Recorded data
-- begin --

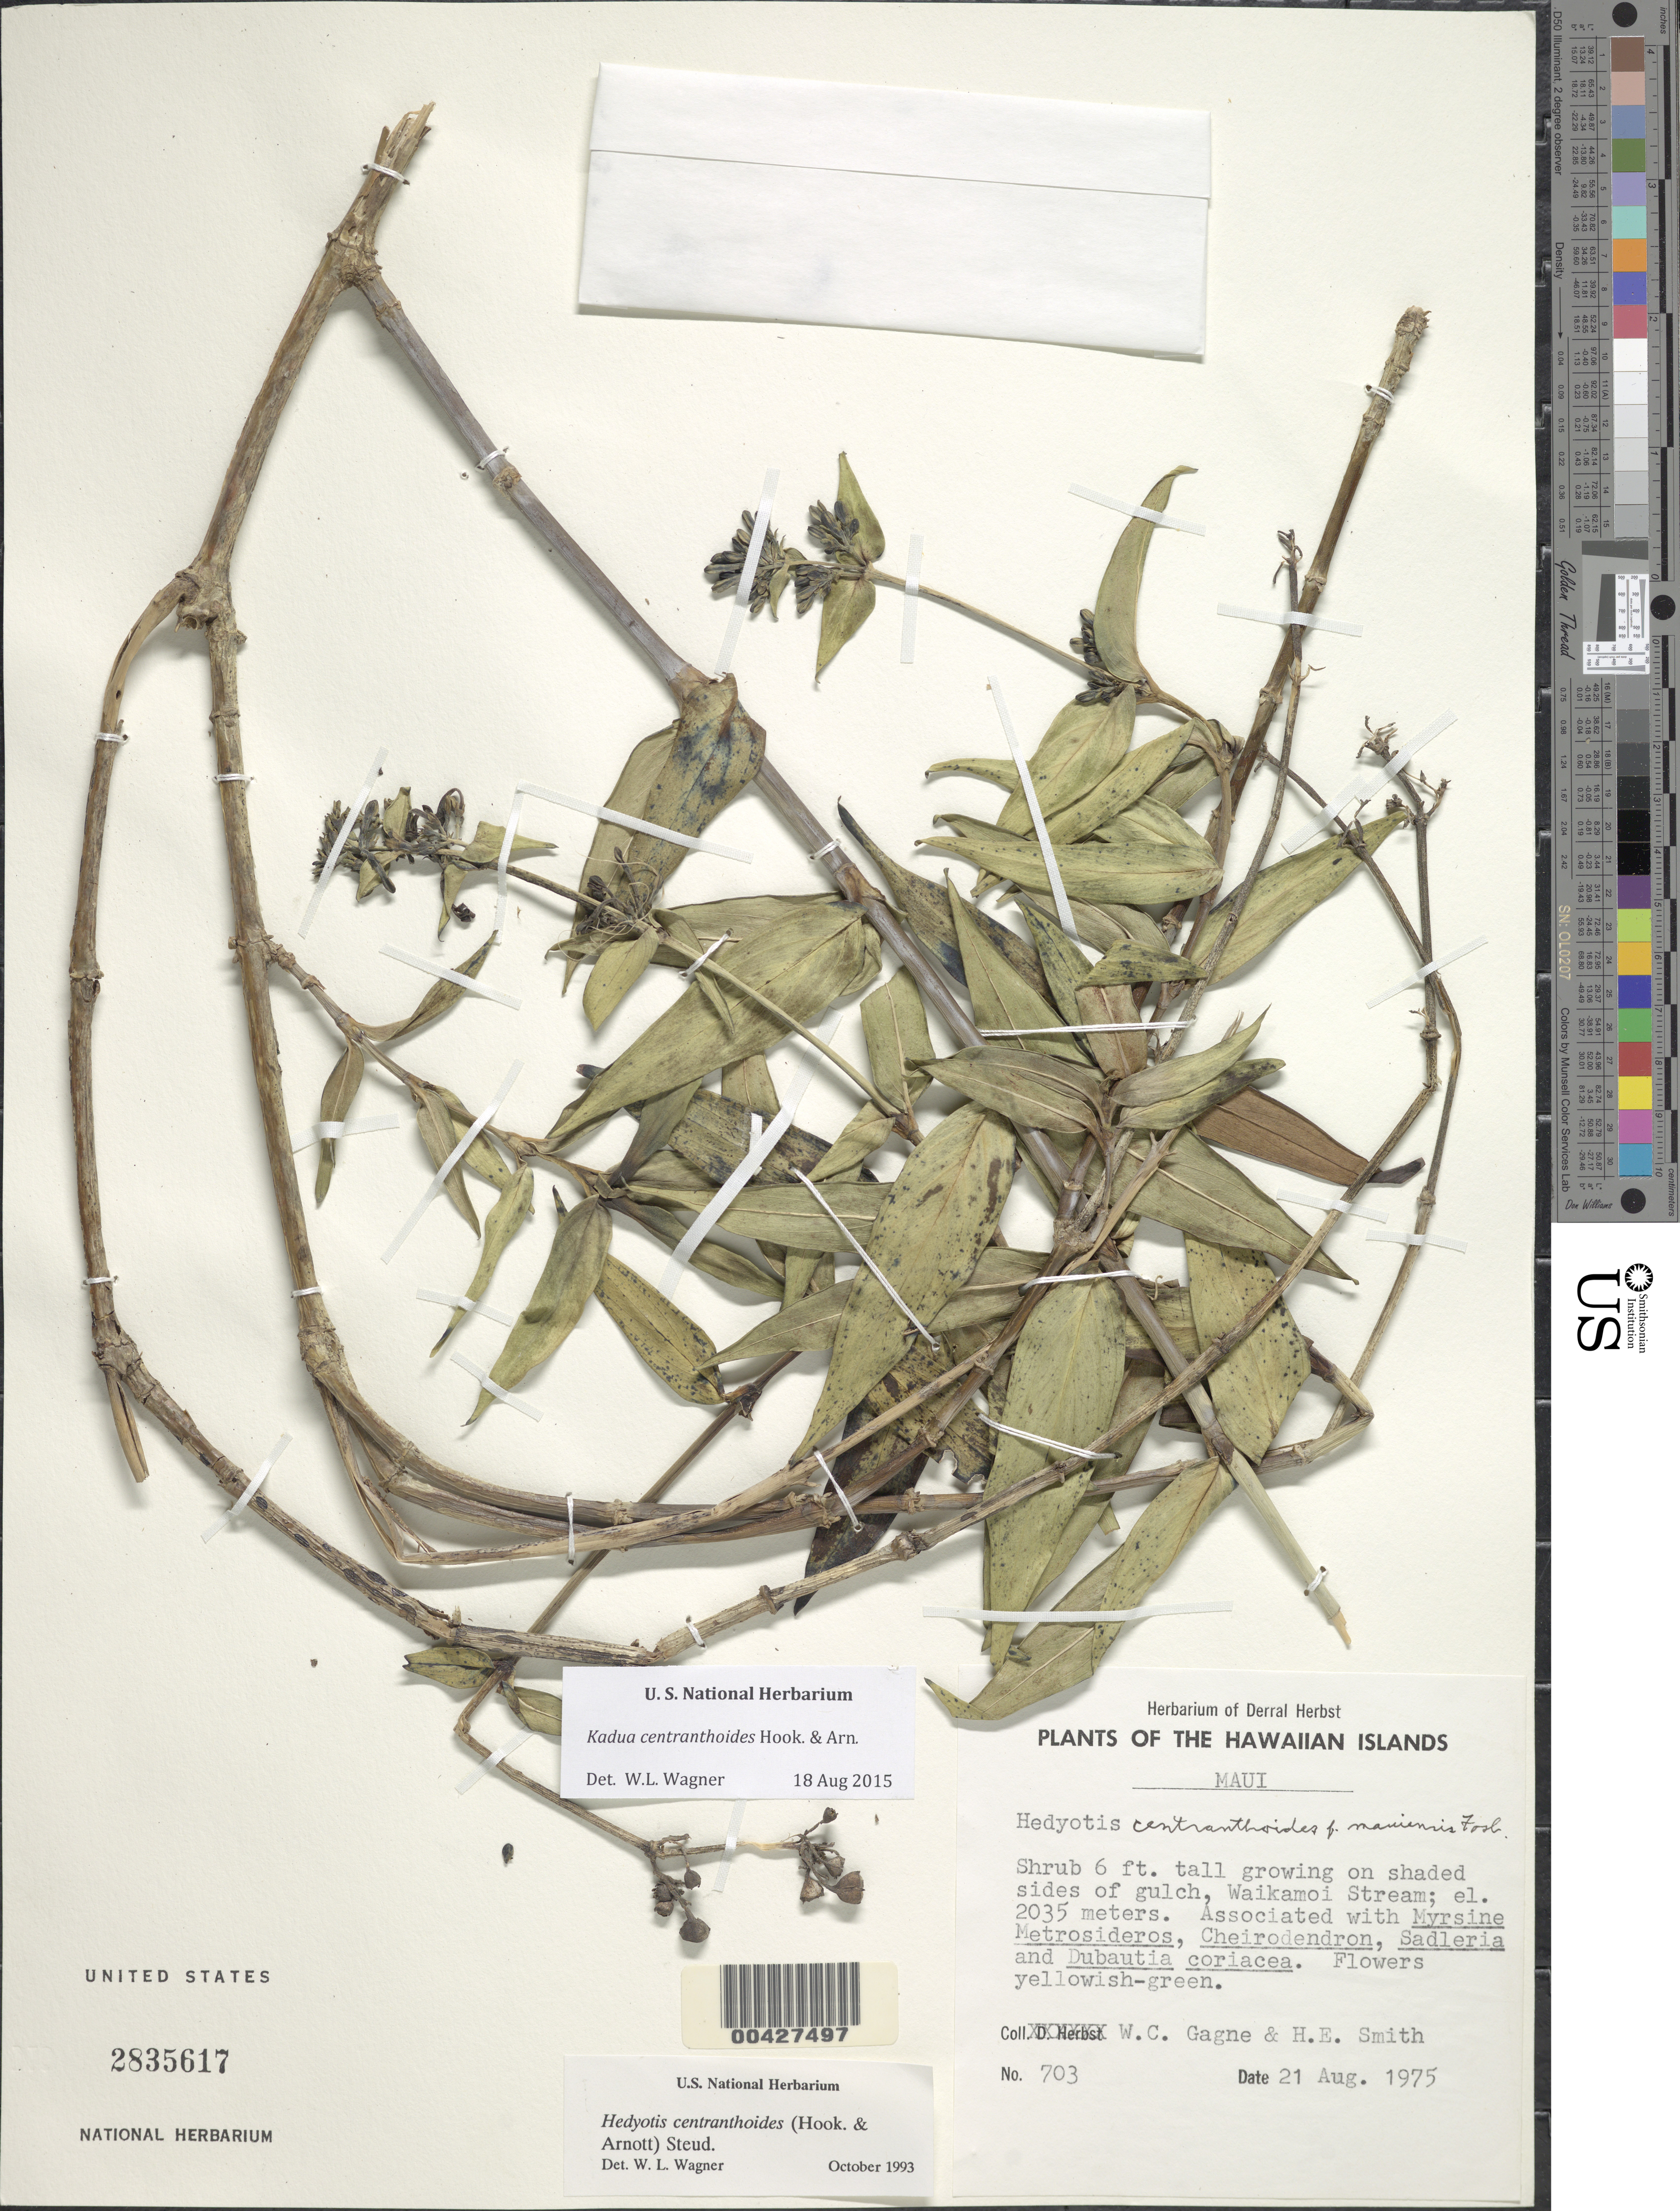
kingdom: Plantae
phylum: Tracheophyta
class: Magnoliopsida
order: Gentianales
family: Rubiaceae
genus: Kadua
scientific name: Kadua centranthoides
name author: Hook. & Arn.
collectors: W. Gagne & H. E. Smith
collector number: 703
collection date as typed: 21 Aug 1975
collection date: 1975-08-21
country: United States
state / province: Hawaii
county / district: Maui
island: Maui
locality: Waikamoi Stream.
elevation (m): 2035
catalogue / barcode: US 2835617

-- end --

Do this
Write out every line of the entries word for word, leaving out the pictures.

Answer to this problem
kingdom: Plantae
phylum: Tracheophyta
class: Magnoliopsida
order: Gentianales
family: Rubiaceae
genus: Kadua
scientific name: Kadua centranthoides
name author: Hook. & Arn.
collectors: W. Gagne & H. E. Smith
collector number: 703
collection date as typed: 21 Aug 1975
collection date: 1975-08-21
country: United States
state / province: Hawaii
county / district: Maui
island: Maui
locality: Waikamoi Stream.
elevation (m): 2035
catalogue / barcode: US 2835617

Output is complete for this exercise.